• Teks Kutipan:
'''

Kamis, 02 November 2023

RIWAYAT KOPI DI KAKI PEGUNUNGAN ANJASMORO

Petak Lahan Kopi di Pegunungan Anjasmoro Tahun 1890

(Sumber: https://digitalcollections.universiteitleiden.nl/view/item/790255)

Tanaman kopi di Indonesia sudah ada sejak masa penjajahan Belanda. Secara intensif diperkenalkan saat Pemerintah Hindia Belanda menerapkan kebijakan Cultuur Stelsel atau tanam paksa (1830-1870).

Bahkan, ketika kebijakan tanam paksa dihapus, hanya tanaman kopi yang masih diwajibkan untuk ditanam oleh penduduk. Khususnya di daerah Priangan. Hal ini, dikarenakan komoditas kopi sangat menguntungkan bagi pemerintah kolonial saat itu. Meskipun pada akhirnya dihapus dari tanam paksa, namun penduduk masih terus menanam kopi.

'''

• Kegiatan: Dalam teks tentang riwayat kopi di atas, tanaman apa yang masih diwajibkan untuk ditanam penduduk ketika kebijakan tanam paksa dihapus?

• Data yang Diberikan:

'''

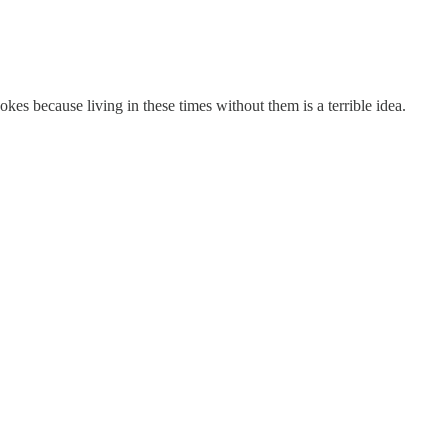
jokes because living in these times without them is a terrible idea.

'''

• Hasil di Bawah: Tanaman kopi, khususnya di daerah Priangan.